In the long run, what we wish for, we were bound to get. It was only a matter of time before one of these celebrities would claw himself to the top, eviscerating all rivals with taunts, threats, and bald-faced lies, to become our president.
Congratulations Donald Trump! You are the first celebrity ruthless enough and immoral enough to successfully render our democratic traditions null and void.
Funny thing, though… Now Trump has become president, rather than fulfilling his campaign promises, he is acting like an escaped balloon pumped too full of air, chaotically spinning out of control, without purpose or direction, losing air and altitude as he goes.
How could it be otherwise. He has no inner compass to guide him, no empathy, values, or spirituality to help him distinguish right from wrong. He isn’t governing a spreadsheet of widgets to maximize profits but real, flesh-and-blood human beings who need his help.

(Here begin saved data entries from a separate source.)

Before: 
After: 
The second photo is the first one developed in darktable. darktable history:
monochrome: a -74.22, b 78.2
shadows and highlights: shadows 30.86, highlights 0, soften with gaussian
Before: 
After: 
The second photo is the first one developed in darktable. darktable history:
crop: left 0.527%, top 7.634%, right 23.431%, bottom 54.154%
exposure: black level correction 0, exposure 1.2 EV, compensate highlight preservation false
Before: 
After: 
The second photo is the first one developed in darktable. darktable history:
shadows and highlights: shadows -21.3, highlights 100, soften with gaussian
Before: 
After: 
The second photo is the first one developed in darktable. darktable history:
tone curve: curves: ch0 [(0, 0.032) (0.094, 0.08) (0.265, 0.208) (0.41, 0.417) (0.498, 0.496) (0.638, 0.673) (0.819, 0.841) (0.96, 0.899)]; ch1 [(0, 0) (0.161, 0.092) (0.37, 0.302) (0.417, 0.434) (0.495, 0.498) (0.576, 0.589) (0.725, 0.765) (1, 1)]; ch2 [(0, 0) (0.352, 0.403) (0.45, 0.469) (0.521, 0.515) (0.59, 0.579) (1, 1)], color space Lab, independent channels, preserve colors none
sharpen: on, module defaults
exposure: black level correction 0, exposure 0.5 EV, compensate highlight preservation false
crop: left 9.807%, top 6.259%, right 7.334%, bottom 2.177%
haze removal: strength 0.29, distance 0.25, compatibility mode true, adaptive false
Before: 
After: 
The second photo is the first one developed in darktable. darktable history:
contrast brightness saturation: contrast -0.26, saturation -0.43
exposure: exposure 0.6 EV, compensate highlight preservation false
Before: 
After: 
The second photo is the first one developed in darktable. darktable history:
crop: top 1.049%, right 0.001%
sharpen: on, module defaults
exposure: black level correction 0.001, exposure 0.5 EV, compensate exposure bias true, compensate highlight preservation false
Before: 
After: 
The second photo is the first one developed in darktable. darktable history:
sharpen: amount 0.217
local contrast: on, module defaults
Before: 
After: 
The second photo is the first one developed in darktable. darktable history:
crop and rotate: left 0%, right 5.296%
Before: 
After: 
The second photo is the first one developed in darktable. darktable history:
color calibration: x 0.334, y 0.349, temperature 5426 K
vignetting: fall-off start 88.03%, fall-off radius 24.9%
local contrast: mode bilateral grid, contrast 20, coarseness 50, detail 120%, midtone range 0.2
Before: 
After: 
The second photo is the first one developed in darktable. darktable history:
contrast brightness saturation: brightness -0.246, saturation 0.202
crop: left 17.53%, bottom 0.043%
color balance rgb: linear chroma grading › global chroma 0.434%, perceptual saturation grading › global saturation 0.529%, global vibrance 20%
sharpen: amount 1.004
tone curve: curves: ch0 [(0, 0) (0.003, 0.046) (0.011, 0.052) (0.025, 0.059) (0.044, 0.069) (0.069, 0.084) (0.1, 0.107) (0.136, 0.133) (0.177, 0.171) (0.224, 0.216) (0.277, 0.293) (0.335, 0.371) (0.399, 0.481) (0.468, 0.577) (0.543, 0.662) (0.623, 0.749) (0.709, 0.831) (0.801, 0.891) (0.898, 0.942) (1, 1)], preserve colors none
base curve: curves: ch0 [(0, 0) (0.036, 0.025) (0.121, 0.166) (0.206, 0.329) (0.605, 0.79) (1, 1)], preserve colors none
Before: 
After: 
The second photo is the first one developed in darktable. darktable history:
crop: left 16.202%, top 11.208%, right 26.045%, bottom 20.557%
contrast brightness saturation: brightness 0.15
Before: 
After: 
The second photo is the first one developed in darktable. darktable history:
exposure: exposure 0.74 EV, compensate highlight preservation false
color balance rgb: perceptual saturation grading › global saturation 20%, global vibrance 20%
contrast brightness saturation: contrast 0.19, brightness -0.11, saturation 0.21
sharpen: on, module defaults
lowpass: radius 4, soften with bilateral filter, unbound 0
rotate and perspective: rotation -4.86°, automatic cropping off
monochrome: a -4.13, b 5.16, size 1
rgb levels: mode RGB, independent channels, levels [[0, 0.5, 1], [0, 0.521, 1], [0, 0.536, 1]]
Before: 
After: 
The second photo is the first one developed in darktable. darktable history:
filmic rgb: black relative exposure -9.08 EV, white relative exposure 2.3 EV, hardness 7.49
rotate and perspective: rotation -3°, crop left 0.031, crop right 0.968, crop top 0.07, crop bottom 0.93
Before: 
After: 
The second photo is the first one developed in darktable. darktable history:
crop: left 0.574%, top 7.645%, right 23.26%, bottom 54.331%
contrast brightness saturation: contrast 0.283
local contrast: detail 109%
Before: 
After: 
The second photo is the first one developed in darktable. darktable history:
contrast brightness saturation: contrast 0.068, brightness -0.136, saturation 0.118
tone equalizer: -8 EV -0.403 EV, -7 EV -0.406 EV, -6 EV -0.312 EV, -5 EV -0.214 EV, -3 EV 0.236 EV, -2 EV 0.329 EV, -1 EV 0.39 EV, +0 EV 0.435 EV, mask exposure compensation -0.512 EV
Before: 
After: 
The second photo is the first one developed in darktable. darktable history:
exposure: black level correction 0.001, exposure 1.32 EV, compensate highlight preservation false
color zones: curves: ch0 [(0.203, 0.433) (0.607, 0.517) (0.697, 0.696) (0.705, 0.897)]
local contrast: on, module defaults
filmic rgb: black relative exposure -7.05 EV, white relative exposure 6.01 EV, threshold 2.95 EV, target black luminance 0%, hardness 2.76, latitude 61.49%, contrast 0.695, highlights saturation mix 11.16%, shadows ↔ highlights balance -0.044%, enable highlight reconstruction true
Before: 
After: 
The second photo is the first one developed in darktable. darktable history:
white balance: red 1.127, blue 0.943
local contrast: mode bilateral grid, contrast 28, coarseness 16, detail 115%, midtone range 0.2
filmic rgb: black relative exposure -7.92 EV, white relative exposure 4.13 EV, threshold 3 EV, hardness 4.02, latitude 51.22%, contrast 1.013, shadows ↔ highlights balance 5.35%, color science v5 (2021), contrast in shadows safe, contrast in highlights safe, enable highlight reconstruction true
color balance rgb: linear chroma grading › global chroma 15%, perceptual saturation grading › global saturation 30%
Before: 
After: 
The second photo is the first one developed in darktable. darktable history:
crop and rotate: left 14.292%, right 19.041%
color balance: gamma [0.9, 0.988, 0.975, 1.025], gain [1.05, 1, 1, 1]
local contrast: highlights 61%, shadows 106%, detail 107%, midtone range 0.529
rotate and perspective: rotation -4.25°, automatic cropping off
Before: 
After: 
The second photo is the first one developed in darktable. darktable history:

He is an addict to his cravings like a heroin addict willing to steal from his mother. But don’t think we are all that different.
We are all addicts to our cravings and that is why we can’t muster the gumption to reform ourselves or our government. That’s not just my opinion.
It coincides with the view of Gabor Mate, Canadian physician, writing in the current issue of Psychotherapy Networker.  He takes issue with the widespread view that an addition is either an individual choice or an inherited disease.
I think Mate makes a legitimate argument. Rather than government being the enemy, it is time for government to step up, as it did with the New Deal during the 1930s, to nurture the connections between members of every family, especially those in need, understanding that family and community are the glue which holds our society together.
I’m not advocating the overthrow of capitalism. That would be impossible right now. But I am advocating a return to civility and honoring the values that did make us great, along with a larger role for government in reducing the historically high, yet still rising, level of income inequality between the rich and the rest of us.
We can start work to begin leveling the playing field by providing all Americans with universal health care, a livable wage, a dignified retirement, and affordable but excellent education for all.
If we don’t nurture the connective tissue that unites us, our remarkable American experiment in democracy and self-government will slip away and we will find ourselves hostages in a living, collective nightmare, eaten alive by hungry ghosts.